You can use a geometry shader that will take as an input a segment of your line and output a quad (a triangle strip made of two triangles) so that the width of the quad is constant in screen space and matches the desire line thickness. It works perfectly well (for having implemented it in a CAD 3D engine).

If geometry shader is not an option, a workaround could be to use a vertex shader, but it will require some re-work of your VB. Keep in mind that the VS must then have knowledge of the line segment in its whole so you will end up storing p and p+1 for each of your VB elements, plus the cost of duplication of indices/vertices (depending the topology used and if you render your line as an indexed primitive or not).

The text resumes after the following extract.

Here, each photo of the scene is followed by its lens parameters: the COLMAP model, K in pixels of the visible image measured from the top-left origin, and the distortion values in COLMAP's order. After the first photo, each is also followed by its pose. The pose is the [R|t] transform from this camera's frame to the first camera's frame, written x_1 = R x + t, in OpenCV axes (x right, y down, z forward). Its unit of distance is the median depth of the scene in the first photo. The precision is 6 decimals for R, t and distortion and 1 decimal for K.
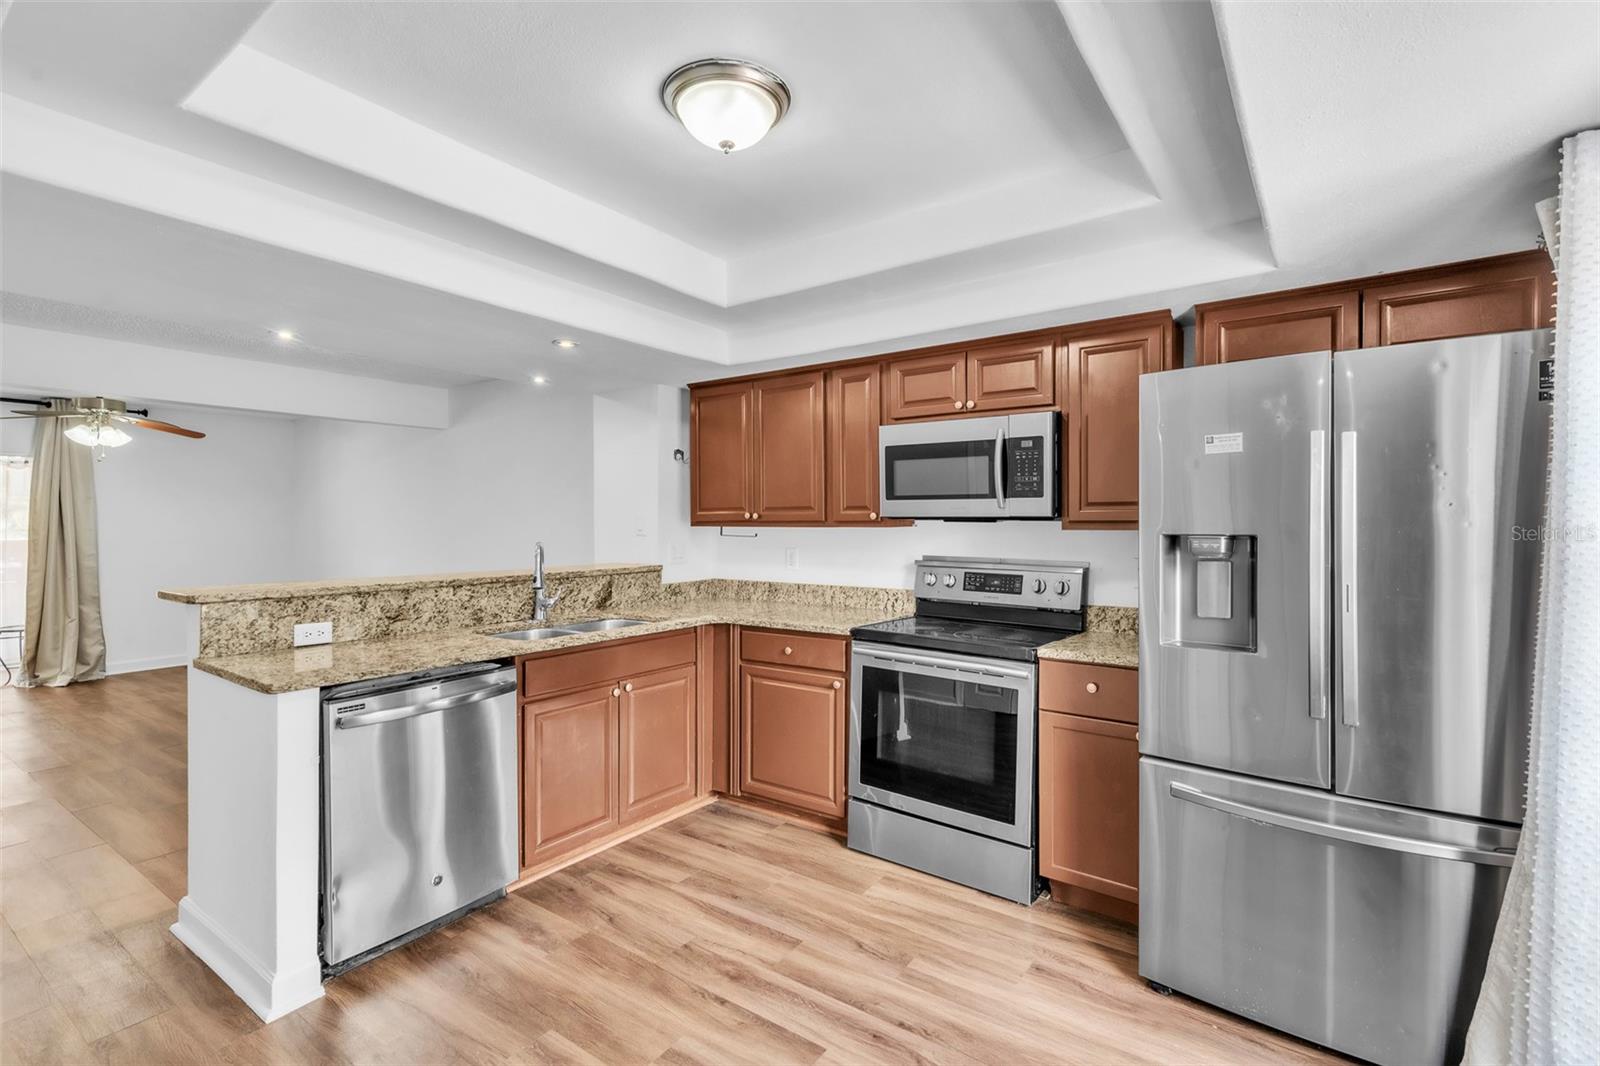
lens RADIAL K [[730.0, 0, 797.9], [0, 730.0, 526.2], [0, 0, 1]] dist [0.005120, -0.000627]
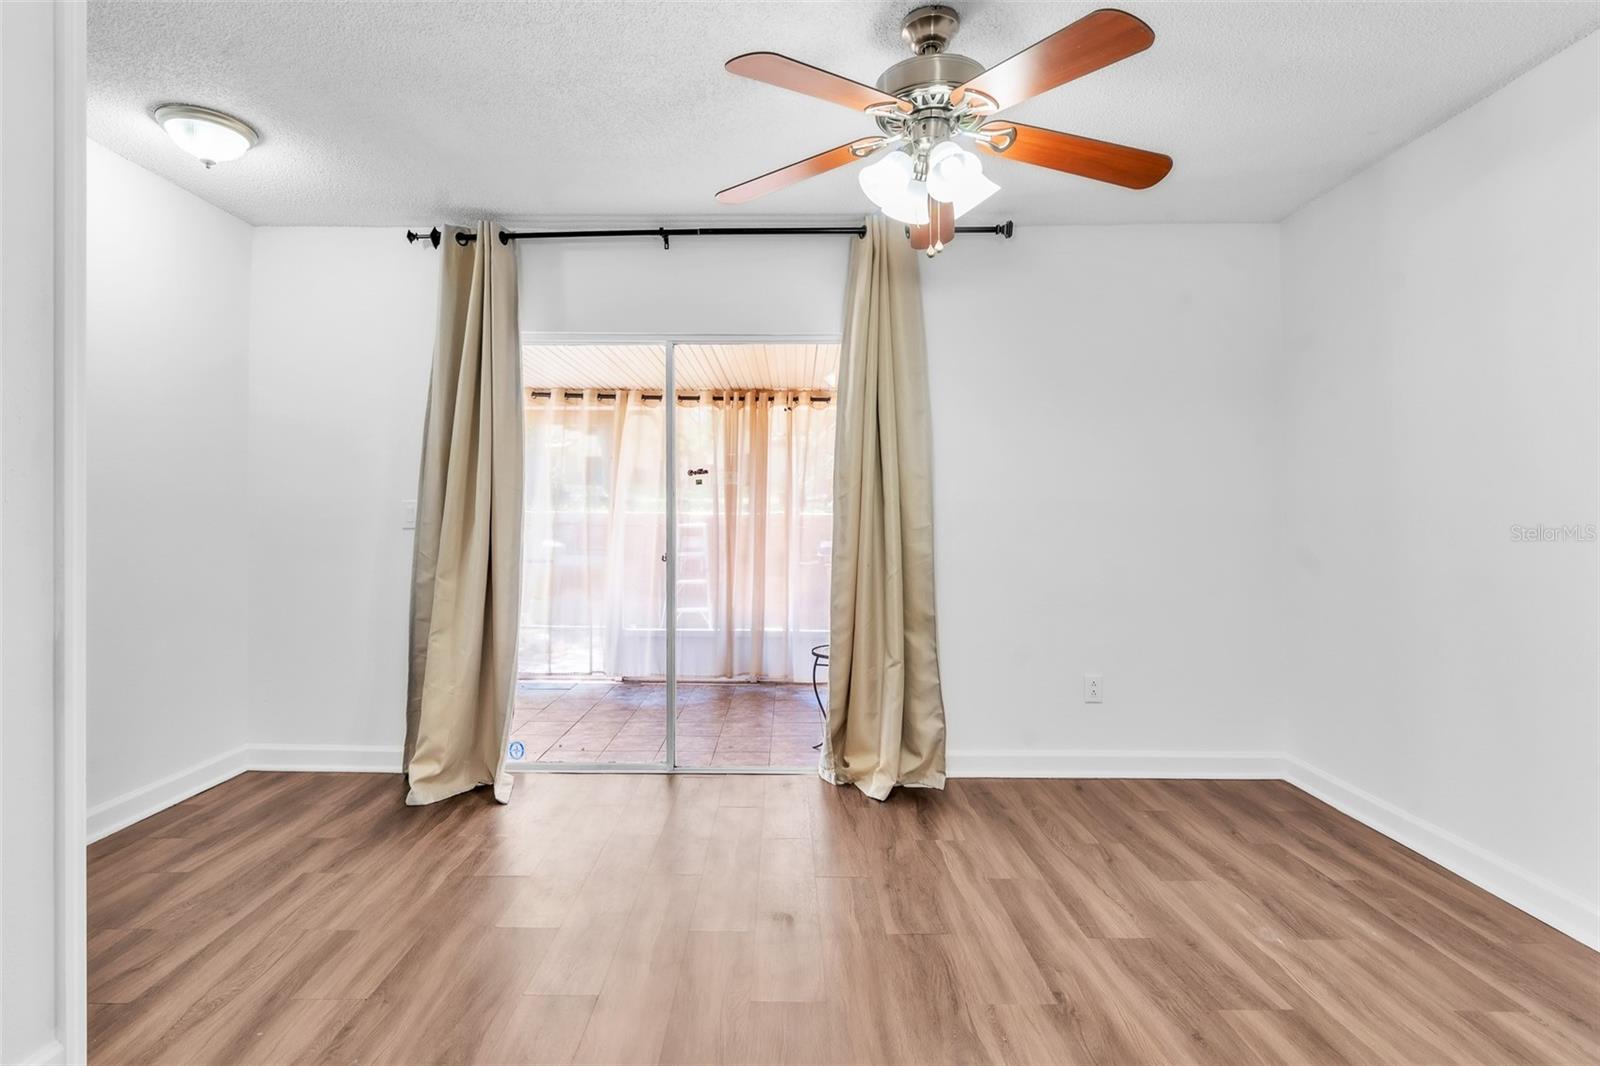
lens RADIAL K [[786.7, 0, 779.9], [0, 786.7, 497.2], [0, 0, 1]] dist [0.000042, -0.000544]
pose [[0.571610, -0.014820, -0.820391, -1.208981], [-0.002182, 0.999806, -0.019581, 0.058186], [0.820522, 0.012983, 0.571467, 1.277996]]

If performance is not an issue, doing the expand on the CPU is maybe the way to go.

EDIT:

**About dash patterns**: you can use a geometry shader too in order to emulate `glLineStipple`

behavior.
If you have a `GL_LINES`

topology, that is to say isolated lines, the pattern restarts at each new line segment. So you just have to compute in the geometry shader the screen-space horizontal start (or vertical start, depending the orientation) of your line segment and pass this extra infos to the pixel shader. The pixel shader will then be responsible of discarding fragments according to the *factor* and *pattern* values (DirectX 10/11 Integer and Bitwise instructions make it easy).

Again this works well, and you can combine it with emulated width lines (with the first technique above mentioned).

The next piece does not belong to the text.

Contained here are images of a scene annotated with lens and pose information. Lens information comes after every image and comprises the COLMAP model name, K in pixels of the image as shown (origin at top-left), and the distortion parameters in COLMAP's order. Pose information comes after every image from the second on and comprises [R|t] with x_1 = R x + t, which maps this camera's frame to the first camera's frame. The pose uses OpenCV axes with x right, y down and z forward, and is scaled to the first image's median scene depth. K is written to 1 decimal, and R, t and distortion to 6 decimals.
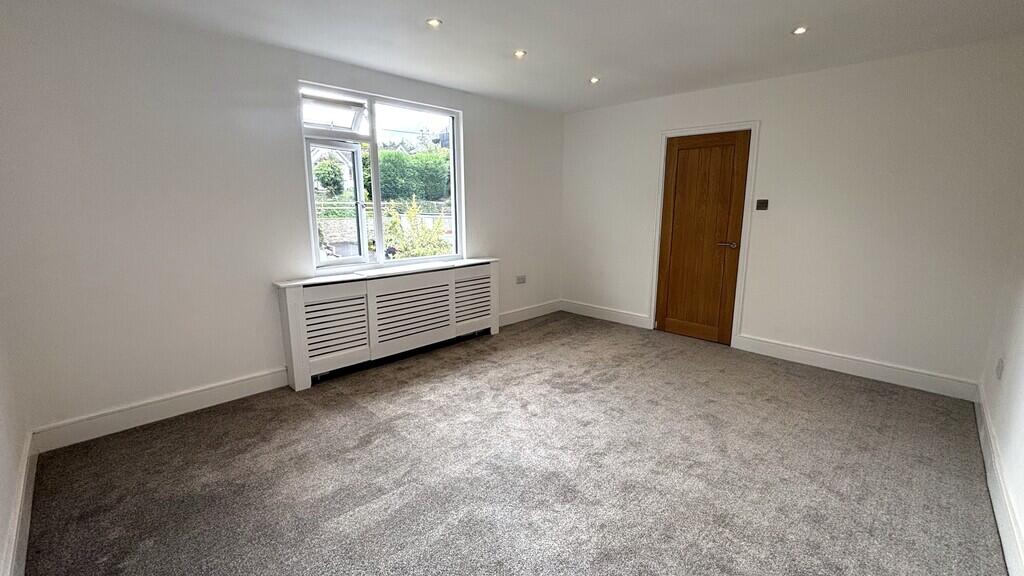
lens RADIAL K [[426.0, 0, 509.3], [0, 426.0, 286.1], [0, 0, 1]] dist [-0.000473, -0.000039]
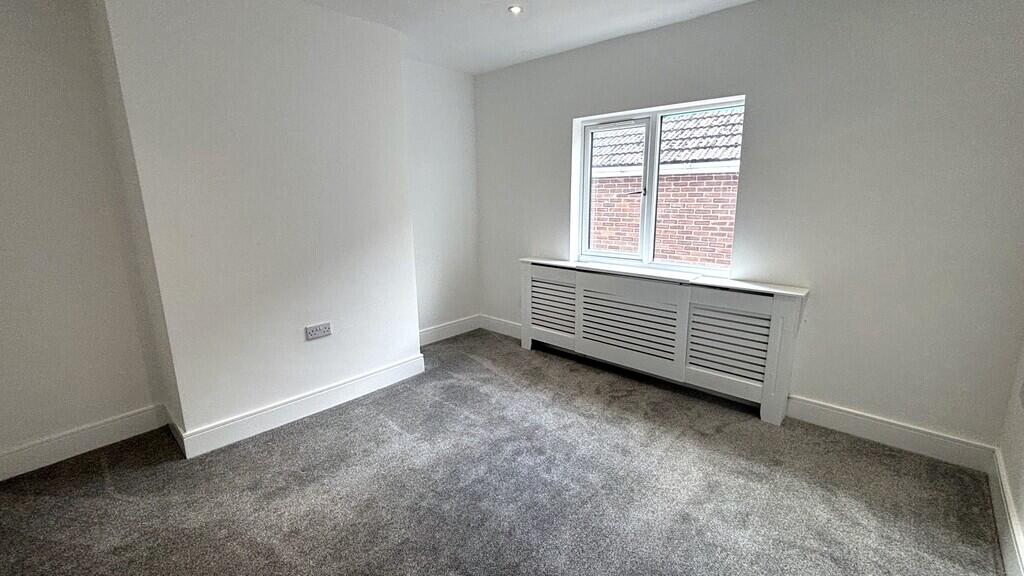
lens RADIAL K [[426.0, 0, 509.3], [0, 426.0, 286.1], [0, 0, 1]] dist [-0.000473, -0.000039]
pose [[0.005909, 0.196294, -0.980527, 0.604381], [-0.180535, 0.964642, 0.192026, -0.134192], [0.983551, 0.175884, 0.041138, 0.763492]]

Now if you have `GL_LINE_STRIP`

topology, the pattern restarts at each new primitive (so for each new draw call). The situation becomes a bit more complicated since you need to have the knowledge of the number of pixels that have been rendered before, and this for each line segment.

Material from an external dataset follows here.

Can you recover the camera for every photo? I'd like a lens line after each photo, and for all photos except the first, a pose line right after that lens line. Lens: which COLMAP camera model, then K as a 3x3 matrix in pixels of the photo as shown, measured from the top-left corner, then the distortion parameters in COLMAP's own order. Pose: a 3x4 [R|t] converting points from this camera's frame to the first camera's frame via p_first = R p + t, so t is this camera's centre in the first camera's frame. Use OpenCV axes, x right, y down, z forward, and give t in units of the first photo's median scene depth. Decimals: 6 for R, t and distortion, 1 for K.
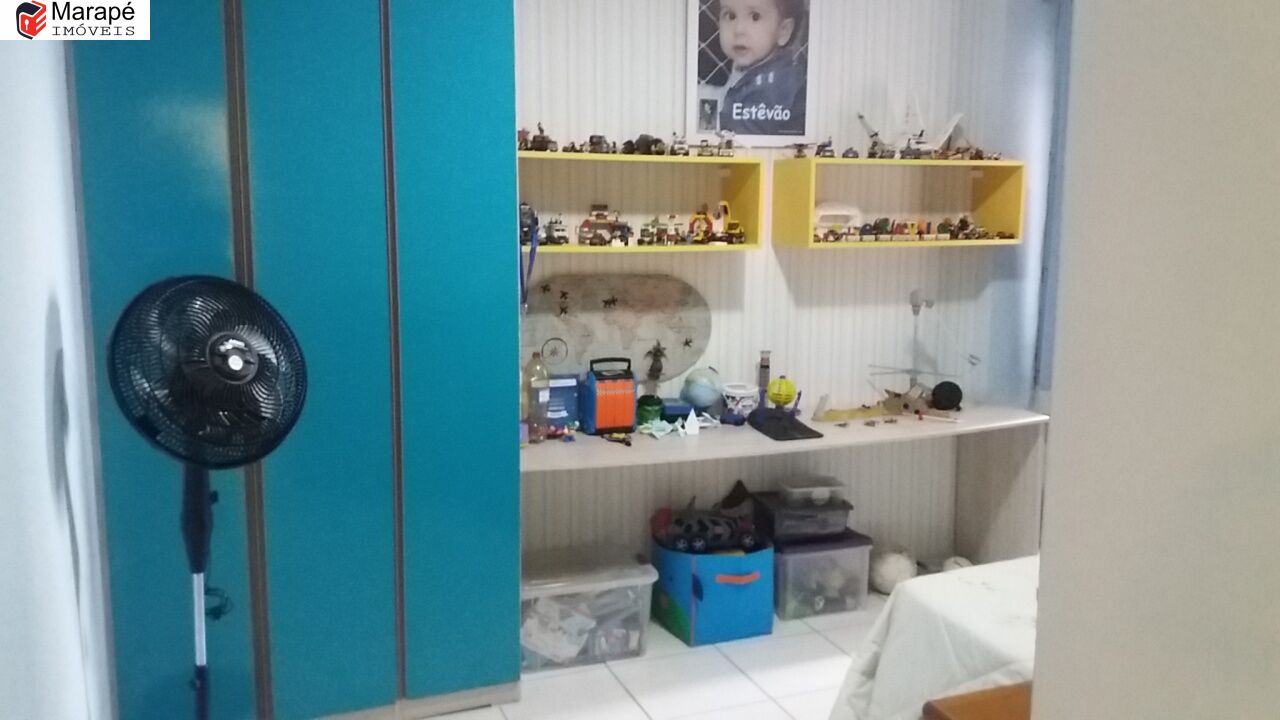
lens RADIAL K [[1055.1, 0, 641.6], [0, 1055.1, 349.4], [0, 0, 1]] dist [0.218671, -0.454084]
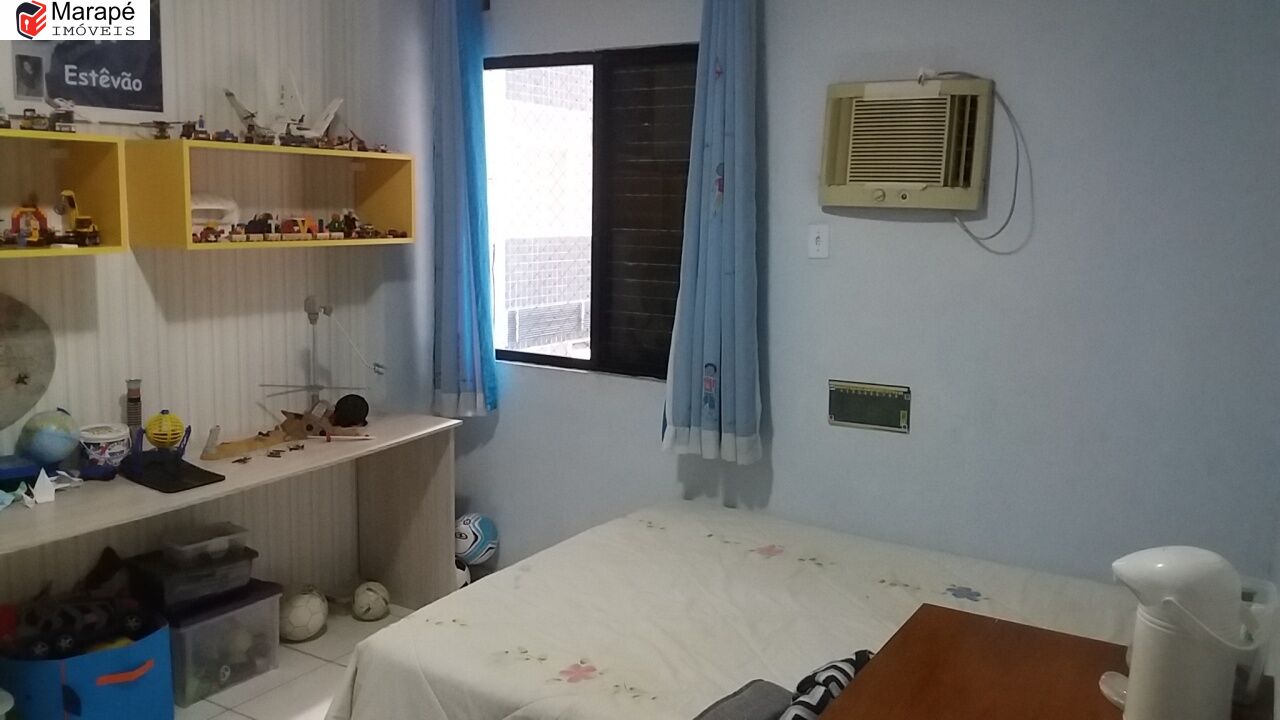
lens RADIAL K [[1059.3, 0, 645.6], [0, 1059.3, 346.3], [0, 0, 1]] dist [0.034861, -0.080067]
pose [[0.796165, -0.073916, 0.600548, -0.054598], [0.070445, 0.997084, 0.029330, -0.020530], [-0.600965, 0.018954, 0.799051, 0.138755]]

You can achieve that with rendering your line strip in a temporary VB using DirectX 10 stream-out functionality (each element of this VB corresponds to the screen-space length of each segment). Then you have to do a Parallel Prefix Sum (aka Scan) of this VB (for accumulating each line segment length values).

Lastly, you render your line strip like for `GL_LINES`

but use this extra Scan VB informations in the PS.